The Taliban issued a statement following the attacks saying the group had already warned Afghan civilians to avoid election-related events and offices. "If they suffer any losses that is their own responsibility," said Taliban spokesman Zabiullah Mujahid.

The U.S.-led war against the Taliban has entered its 19th year, and after peace talks collapsed this month both the Taliban and the Afghan government vowed to step up attacks. Violence during the first six months of 2019 killed nearly 1,400 civilians in Afghanistan.

Q: Will all the polls be open?

A: The presidential election is a nationwide vote, but voting will take place only in parts of the country controlled by government forces. Just over 60 percent of Afghanistan's population lives under government control, about 11 percent live under Taliban control, and the remainder live in "contested" territory, according to a January 2019 report from the Special Inspector General for Afghan Reconstruction.

The government has announced that 2,000 of the country's more than 7,400 polling stations open in previous elections will be shut this year because of security concerns. But some local officials say some of the closures are politically motivated attempts to suppress the vote.

According to the Afghan constitution, a presidential candidate needs more than 50 percent of the vote to be declared the winner. If no candidate meets that threshold, the constitution mandates that a second round of voting must be held within two weeks of the official result. The arrival of winter probably would make a second vote logistically impossible in many of Afghanistan's remote districts.

Q: What about fraud?

A: Massive election fraud has been the rule rather than the exception in Afghan elections since the Taliban was removed from power. Afghanistan regularly ranks among the most corrupt nations in the world, and registration practices that resulted in the issuance of millions of duplicate voter identification cards have made it easier to cast fraudulent votes.

Afghanistan's October parliamentary elections were contested for months, marred by accusations of vote-rigging and bribery. And a European Union report on the 2014 presidential election raised concerns about fraud in about a quarter of all votes cast.

This year, the Afghan government plans to identify registered voters using biometrics such as fingerprint, eye and facial recognition technology. In the past when such technology was introduced, poorly trained polling center staff were unable to operate it.

Abdullah and other government opponents have charged that Ghani is using his public office to buy votes and will try to rig the election. Ghani has denied the charges, and his incumbency gives him a strong advantage in the polls.

Q: What happens next?

A: After a close vote in 2014, Afghanistan was plunged into months of gridlock that narrowly avoided violent confrontations.

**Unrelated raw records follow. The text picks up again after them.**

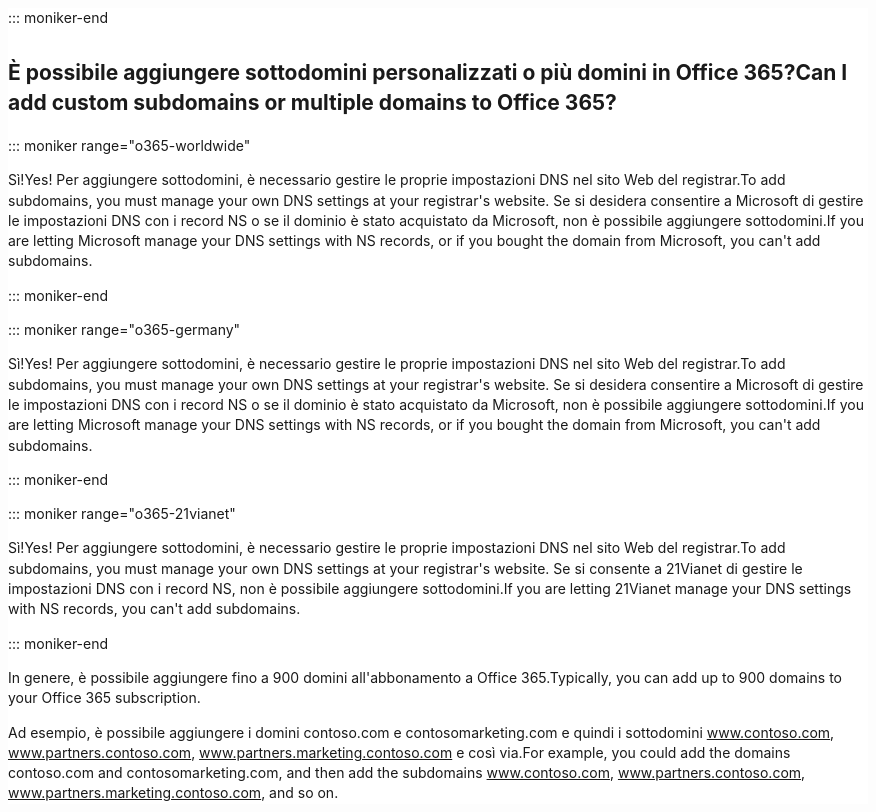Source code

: ::: moniker-end

## <a name="can-i-add-custom-subdomains-or-multiple-domains-to-office-365"></a><span data-ttu-id="716a0-231">È possibile aggiungere sottodomini personalizzati o più domini in Office 365?</span><span class="sxs-lookup"><span data-stu-id="716a0-231">Can I add custom subdomains or multiple domains to Office 365?</span></span>

::: moniker range="o365-worldwide"

<span data-ttu-id="716a0-232">Sì!</span><span class="sxs-lookup"><span data-stu-id="716a0-232">Yes!</span></span> <span data-ttu-id="716a0-233">Per aggiungere sottodomini, è necessario gestire le proprie impostazioni DNS nel sito Web del registrar.</span><span class="sxs-lookup"><span data-stu-id="716a0-233">To add subdomains, you must manage your own DNS settings at your registrar's website.</span></span> <span data-ttu-id="716a0-234">Se si desidera consentire a Microsoft di gestire le impostazioni DNS con i record NS o se il dominio è stato acquistato da Microsoft, non è possibile aggiungere sottodomini.</span><span class="sxs-lookup"><span data-stu-id="716a0-234">If you are letting Microsoft manage your DNS settings with NS records, or if you bought the domain from Microsoft, you can't add subdomains.</span></span>

::: moniker-end

::: moniker range="o365-germany"

<span data-ttu-id="716a0-235">Sì!</span><span class="sxs-lookup"><span data-stu-id="716a0-235">Yes!</span></span> <span data-ttu-id="716a0-236">Per aggiungere sottodomini, è necessario gestire le proprie impostazioni DNS nel sito Web del registrar.</span><span class="sxs-lookup"><span data-stu-id="716a0-236">To add subdomains, you must manage your own DNS settings at your registrar's website.</span></span> <span data-ttu-id="716a0-237">Se si desidera consentire a Microsoft di gestire le impostazioni DNS con i record NS o se il dominio è stato acquistato da Microsoft, non è possibile aggiungere sottodomini.</span><span class="sxs-lookup"><span data-stu-id="716a0-237">If you are letting Microsoft manage your DNS settings with NS records, or if you bought the domain from Microsoft, you can't add subdomains.</span></span>

::: moniker-end

::: moniker range="o365-21vianet"

<span data-ttu-id="716a0-238">Sì!</span><span class="sxs-lookup"><span data-stu-id="716a0-238">Yes!</span></span> <span data-ttu-id="716a0-239">Per aggiungere sottodomini, è necessario gestire le proprie impostazioni DNS nel sito Web del registrar.</span><span class="sxs-lookup"><span data-stu-id="716a0-239">To add subdomains, you must manage your own DNS settings at your registrar's website.</span></span> <span data-ttu-id="716a0-240">Se si consente a 21Vianet di gestire le impostazioni DNS con i record NS, non è possibile aggiungere sottodomini.</span><span class="sxs-lookup"><span data-stu-id="716a0-240">If you are letting 21Vianet manage your DNS settings with NS records, you can't add subdomains.</span></span>

::: moniker-end

<span data-ttu-id="716a0-241">In genere, è possibile aggiungere fino a 900 domini all'abbonamento a Office 365.</span><span class="sxs-lookup"><span data-stu-id="716a0-241">Typically, you can add up to 900 domains to your Office 365 subscription.</span></span>
  
<span data-ttu-id="716a0-242">Ad esempio, è possibile aggiungere i domini contoso.com e contosomarketing.com e quindi i sottodomini www.contoso.com, www.partners.contoso.com, www.partners.marketing.contoso.com e così via.</span><span class="sxs-lookup"><span data-stu-id="716a0-242">For example, you could add the domains contoso.com and contosomarketing.com, and then add the subdomains www.contoso.com, www.partners.contoso.com, www.partners.marketing.contoso.com, and so on.</span></span>
  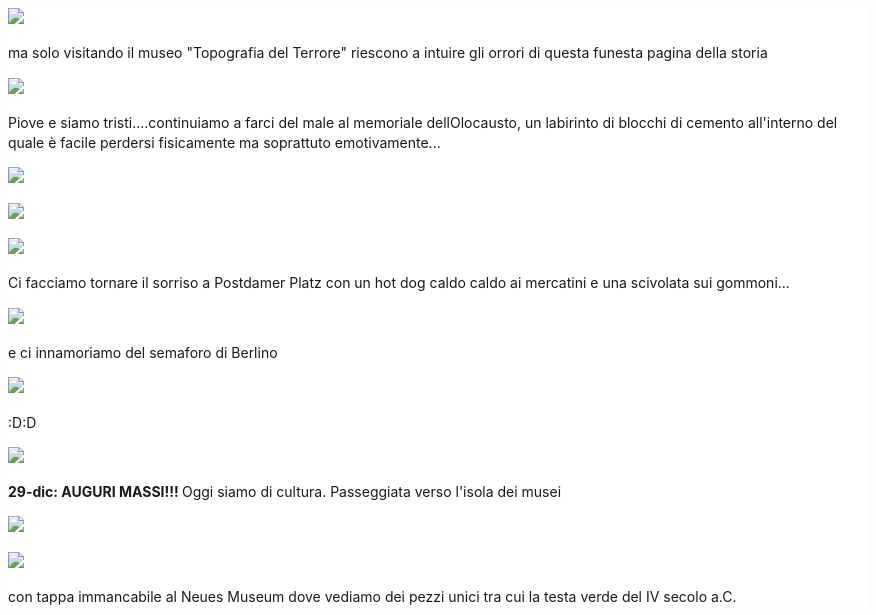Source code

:   
   ![](img/uploads_2017_02_28_checkpoint_4.png)
  
  
   ma solo visitando il museo "Topografia del Terrore" riescono a intuire gli orrori di questa funesta pagina della storia
  
  
   ![](img/uploads_2017_02_28_wall.png)
  
  
   Piove e siamo tristi....continuiamo a farci del male al memoriale dellOlocausto, un labirinto di blocchi di cemento all'interno del quale è facile perdersi fisicamente ma soprattuto emotivamente...
  
  
   ![](img/uploads_2017_02_28_memoriale_1.png)
  
  
   ![](img/uploads_2017_02_28_memoriale_3.png)
  
  
   ![](img/uploads_2017_02_28_memoriale2.png)
  
  
   Ci facciamo tornare il sorriso a Postdamer Platz con un hot dog caldo caldo ai mercatini e una scivolata sui gommoni...
  
  
   ![](img/uploads_2017_02_28_scivolo.png)
  
  
   e ci innamoriamo del semaforo di Berlino
  
  
   ![](img/uploads_2017_02_28_amleman.png)
  
  
   :D:D
  
  
   ![](img/uploads_2017_01_28_shit.png)
  
  
   <strong>
    29-dic: AUGURI MASSI!!!
   </strong>
   Oggi siamo di cultura. Passeggiata verso l'isola dei musei
  
  
   ![](img/uploads_2017_02_29_neues_1.png)
  
  
   ![](img/uploads_2017_02_29_neues_2.png)
  
  
   con tappa immancabile al Neues Museum dove vediamo dei pezzi unici tra cui la testa verde del IV secolo a.C.
   <strong>
   </strong>
  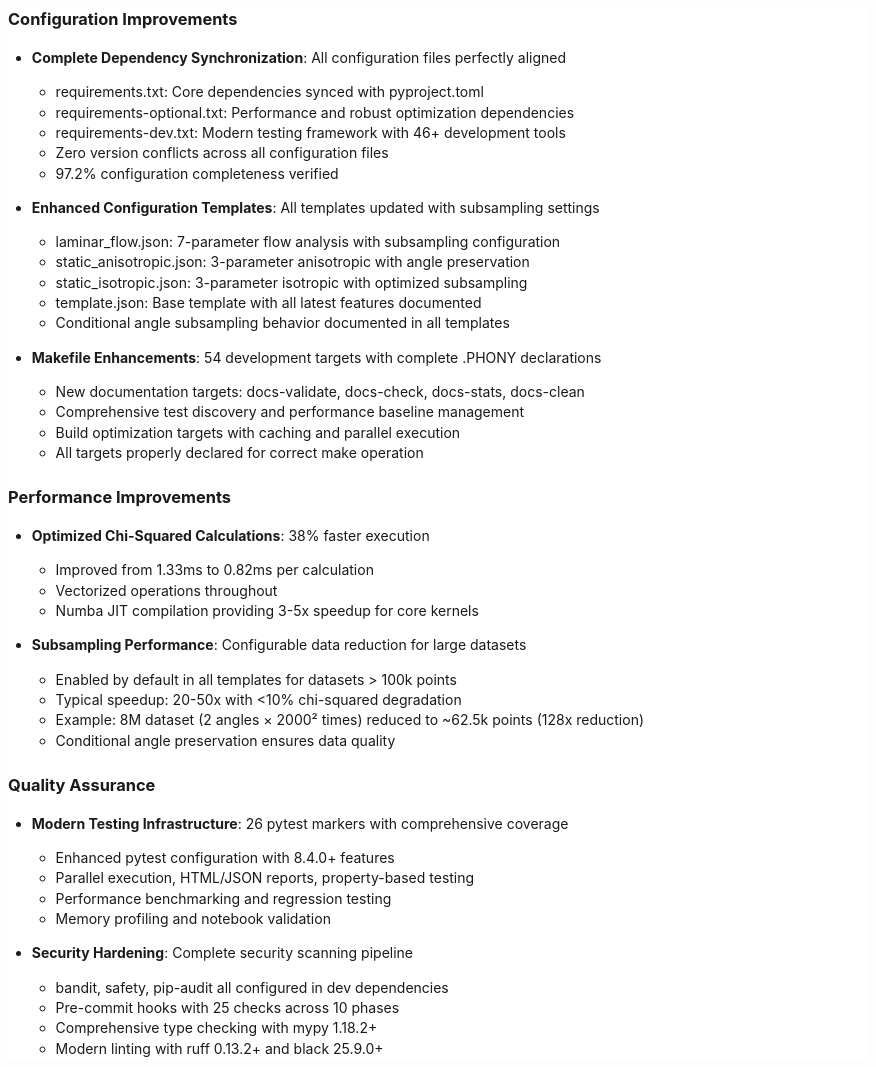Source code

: ### Configuration Improvements

- **Complete Dependency Synchronization**: All configuration files perfectly aligned

  - requirements.txt: Core dependencies synced with pyproject.toml
  - requirements-optional.txt: Performance and robust optimization dependencies
  - requirements-dev.txt: Modern testing framework with 46+ development tools
  - Zero version conflicts across all configuration files
  - 97.2% configuration completeness verified

- **Enhanced Configuration Templates**: All templates updated with subsampling settings

  - laminar_flow.json: 7-parameter flow analysis with subsampling configuration
  - static_anisotropic.json: 3-parameter anisotropic with angle preservation
  - static_isotropic.json: 3-parameter isotropic with optimized subsampling
  - template.json: Base template with all latest features documented
  - Conditional angle subsampling behavior documented in all templates

- **Makefile Enhancements**: 54 development targets with complete .PHONY declarations

  - New documentation targets: docs-validate, docs-check, docs-stats, docs-clean
  - Comprehensive test discovery and performance baseline management
  - Build optimization targets with caching and parallel execution
  - All targets properly declared for correct make operation

### Performance Improvements

- **Optimized Chi-Squared Calculations**: 38% faster execution

  - Improved from 1.33ms to 0.82ms per calculation
  - Vectorized operations throughout
  - Numba JIT compilation providing 3-5x speedup for core kernels

- **Subsampling Performance**: Configurable data reduction for large datasets

  - Enabled by default in all templates for datasets > 100k points
  - Typical speedup: 20-50x with \<10% chi-squared degradation
  - Example: 8M dataset (2 angles × 2000² times) reduced to ~62.5k points (128x
    reduction)
  - Conditional angle preservation ensures data quality

### Quality Assurance

- **Modern Testing Infrastructure**: 26 pytest markers with comprehensive coverage

  - Enhanced pytest configuration with 8.4.0+ features
  - Parallel execution, HTML/JSON reports, property-based testing
  - Performance benchmarking and regression testing
  - Memory profiling and notebook validation

- **Security Hardening**: Complete security scanning pipeline

  - bandit, safety, pip-audit all configured in dev dependencies
  - Pre-commit hooks with 25 checks across 10 phases
  - Comprehensive type checking with mypy 1.18.2+
  - Modern linting with ruff 0.13.2+ and black 25.9.0+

Although the pact between Ghani and Abdullah achieved a peaceful transition of power, both men blame that arrangement for stalled progress in many areas, and both have said they would not accept a similar compromise again.

Some fear a heavily contested vote and low turnout could leave the Afghan government in an even weaker position. If US-Taliban talks restart, the next president could be tasked with negotiating a power-sharing agreement with the Taliban, in which case a strong mandate will be essential to preserving post-Taliban social gains in Afghanistan.